As such, Greek Revolution is an ultimate lesson of appraisal of the human being and removal of the insult against the Living God and His cosmos. To such a divine mission, sacrifice and voluntary death appeal not only without second thought, but as the par-excellence Exodus from the bonds of death that insult the Life of Immortality. Only such an overwhelming stake is capable of proclaiming “freedom or death!”

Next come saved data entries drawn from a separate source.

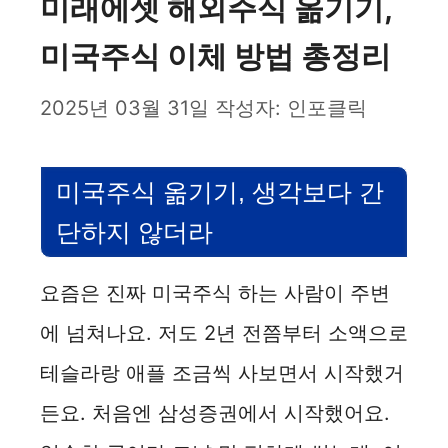
미래에셋 해외주식 옮기기,
미국주식 이체 방법 총정리
2025년 03월 31일
작성자:
인포클릭
미국주식 옮기기, 생각보다 간
단하지 않더라
요즘은 진짜 미국주식 하는 사람이 주변
에 넘쳐나요. 저도 2년 전쯤부터 소액으로
테슬라랑 애플 조금씩 사보면서 시작했거
든요. 처음엔 삼성증권에서 시작했어요.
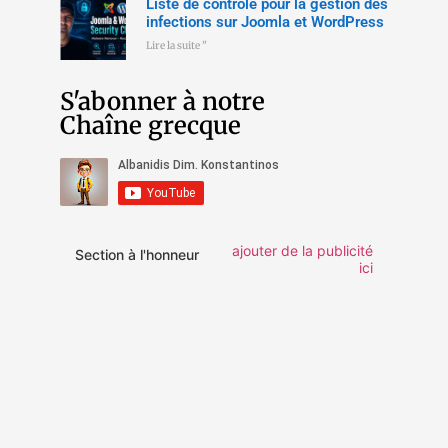
Liste de contrôle pour la gestion des
infections sur Joomla et WordPress
Lire la suite "
S'abonner à notre
Chaîne grecque
ajouter de la publicité
Section à l'honneur
ici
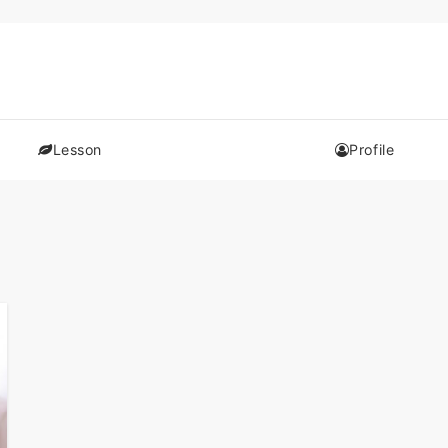
Lesson
Profile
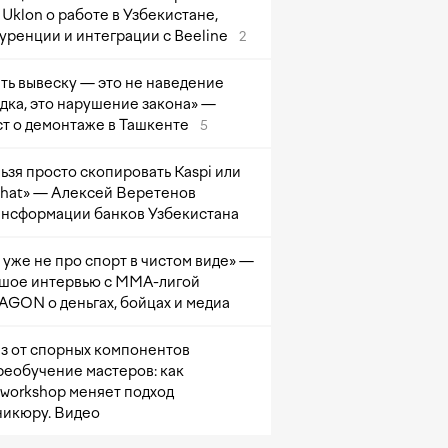
Uklon о работе в Узбекистане,
уренции и интеграции с Beeline
2
ть вывеску — это не наведение
дка, это нарушение закона» —
т о демонтаже в Ташкенте
5
ьзя просто скопировать Kaspi или
at» — Алексей Веретенов
ансформации банков Узбекистана
 уже не про спорт в чистом виде» —
шое интервью с ММА-лигой
GON о деньгах, бойцах и медиа
з от спорных компонентов
реобучение мастеров: как
sworkshop меняет подход
никюру. Видео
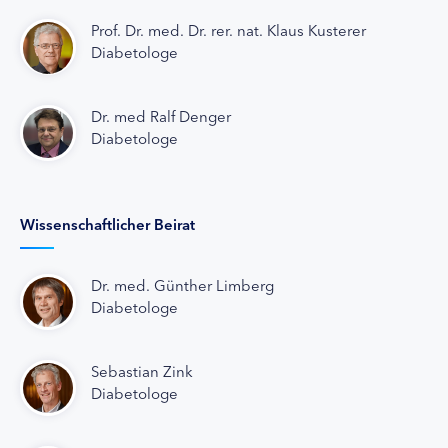
Prof. Dr. med. Dr. rer. nat. Klaus Kusterer
Diabetologe
Dr. med Ralf Denger
Diabetologe
Wissenschaftlicher Beirat
Dr. med. Günther Limberg
Diabetologe
Sebastian Zink
Diabetologe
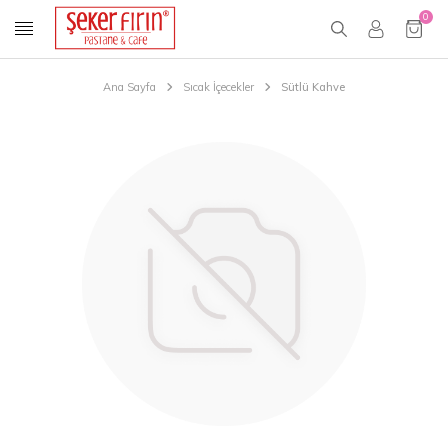
0
Ana Sayfa
Sıcak İçecekler
Sütlü Kahve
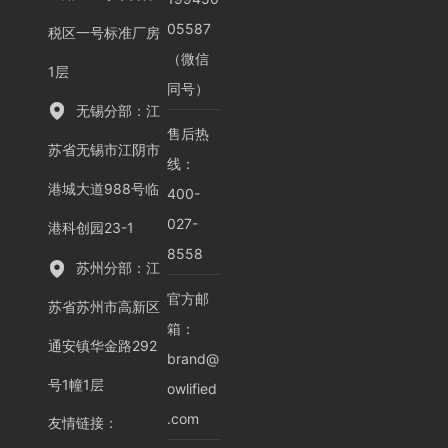
05587
税区一号标准厂房
（微信
1层
同号）
无锡分部：江
售后热
苏省无锡市江阴市
线：
港城大道988号临
400-
027-
港科创园23-1
8558
苏州分部：江
官方邮
苏省苏州市高新区
箱：
通安镇华金路292
brand@
号1幢1层
owlified
.com
友情链接
：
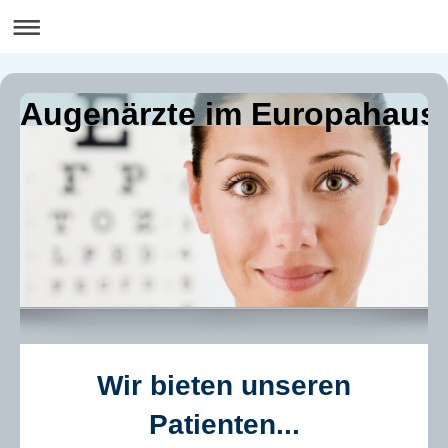
Augenärzte im Europahaus
Wir bieten unseren
Patienten...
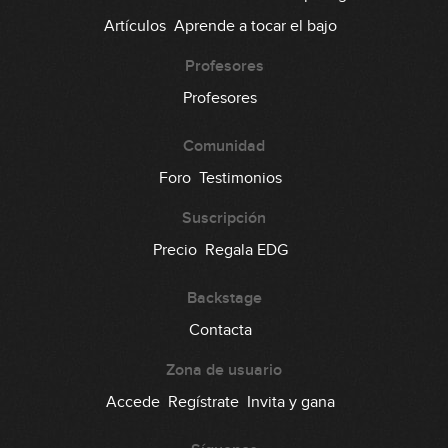
Artículos
Aprende a tocar el bajo
Profesores
Profesores
Comunidad
Foro
Testimonios
Suscripción
Precio
Regala EDG
Backstage
Contacta
Zona de usuario
Accede
Regístrate
Invita y gana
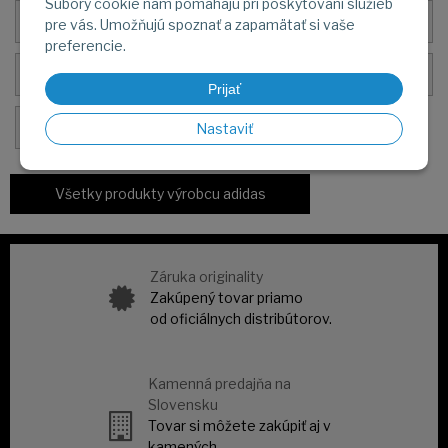
Súbory cookie nám pomáhajú pri poskytovaní služieb
Outdoor
Plávanie
pre vás. Umožňujú spoznať a zapamätať si vaše
preferencie.
Tréning
Futbal
Prijať
Basketbal
Nastaviť
Všetky produkty výrobcu adidas
Záruka originality
Zakúpený tovar priamo
od oficiálnych distribútorov.
Kamenná predajňa na
Slovensku
Tovar si môžete zakúpiť aj v
kamených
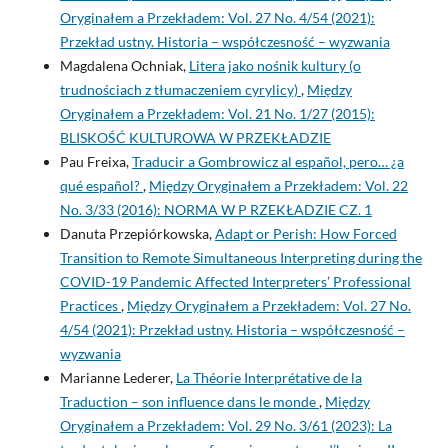
Oryginałem a Przekładem: Vol. 27 No. 4/54 (2021):
Przekład ustny. Historia – współczesność – wyzwania
Magdalena Ochniak,
Litera jako nośnik kultury (o
trudnościach z tłumaczeniem cyrylicy)
,
Między
Oryginałem a Przekładem: Vol. 21 No. 1/27 (2015):
BLISKOŚĆ KULTUROWA W PRZEKŁADZIE
Pau Freixa,
Traducir a Gombrowicz al español, pero… ¿a
qué español?
,
Między Oryginałem a Przekładem: Vol. 22
No. 3/33 (2016): NORMA W P RZEKŁADZIE CZ. 1
Danuta Przepiórkowska,
Adapt or Perish: How Forced
Transition to Remote Simultaneous Interpreting during the
COVID-19 Pandemic Affected Interpreters’ Professional
Practices
,
Między Oryginałem a Przekładem: Vol. 27 No.
4/54 (2021): Przekład ustny. Historia – współczesność –
wyzwania
Marianne Lederer,
La Théorie Interprétative de la
Traduction – son influence dans le monde
,
Między
Oryginałem a Przekładem: Vol. 29 No. 3/61 (2023): La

Only the experience of eternity within the created is capable of interpreting the “foolishness” of the inhabitants of Messolonghi that show how the Besieged may, and should, remain Free. Only the deep faith in that the human being is created in order to become God by Grace and to attract creation and cosmos to the Creator, is capable of interpreting correctly and to justify the belief that “an hour of free life is better to forty years of slavery and prison” (Rigas Velestinlis, Thourios, 1797). For he who lives into eternity is in the position to serve the infinite even in a single instance. For him, an hour of free life is incomparable to an eternity of slavery, that is, an eternity without awareness of herself.

If it was not about that no Lord Byron would have been “drunk by the immortal wine of ᾽21,” so as to become Greek himself, to testify with his own blood to such a Truth. If the Greek Revolution was not about affirming the ultimate Event of the victory of Life, Christ, against Death, then what remains is its “deforestation” and its consideration in terms closed, mundane, that seek an elementarily convenient life attached to ideas borne out of a selfish correlation of humanity with the cosmos.

All the above indicates, I believe, why the celebration of 1821 is primarily an event of participation defined by the transcendence of historicity, precisely because the Struggle for Independence is not a mere historical event. One honors 1821 when one lives on the ontological grade of its makers; when one participates in the Truth in which the fighters of 1821 participated while proclaiming: “for the holy faith of Christ and for the freedom of the land.” Such participation requires an internal renewal, and an ascetic life similar to that of John Capodistrias, the first Governor of the young Greek state. Only then, modern Greeks may be ontologically uplifted so as to discern the signified beyond the symbol of the historical events, and to substantiate inside them the ethos and tropos of their antecedents who six generations earlier experienced ‘‘the desire of freedom as a rain falling upon them” (Kolokotronis, Speech at Pnyx).

No matter how paradoxical this reality may sound, it is not alien to modern Hellenism; rather, it is very old and yet totally new, as it imitates the Mystery of the Mysteries, the Holy Eucharist, that is celebrated unchangeably in the Church, now and always, and about which Saint Nicholas Cavasilas writes: “For it is not a type of sacrifice, nor an image of blood; but it is truly a slaughter and sacrifice” (Interpretation of Divine Liturgy, 32, PG 150, 440-441). Thus, our partaking of the fact of 1821 may transform a manifestation of respect and honor into “an imitation of a great and perfect act” (Aristotle, On Poetics, 6, 1449b24-25), with results beneficial to modern Hellenism.

In this sense, Greeks all over the world are invited to be rebaptized to a most progressive, yet traditional, stance of life that is articulated in the essential, the ontological, and not just folklore, and share in the significant and perfect act that began taking place in 1821 and extends to the future by granting to the present the hope of restoration not merely of the Greeks but also of all humanity and the entire cosmos. This hope is not a utopia but a premise for Exodus and Resurrection from slavery and corruption, attested by the duality (synamfoteron) of the Feast of Annunciation of the Blessed Mary and the national day of March 25th, 1821.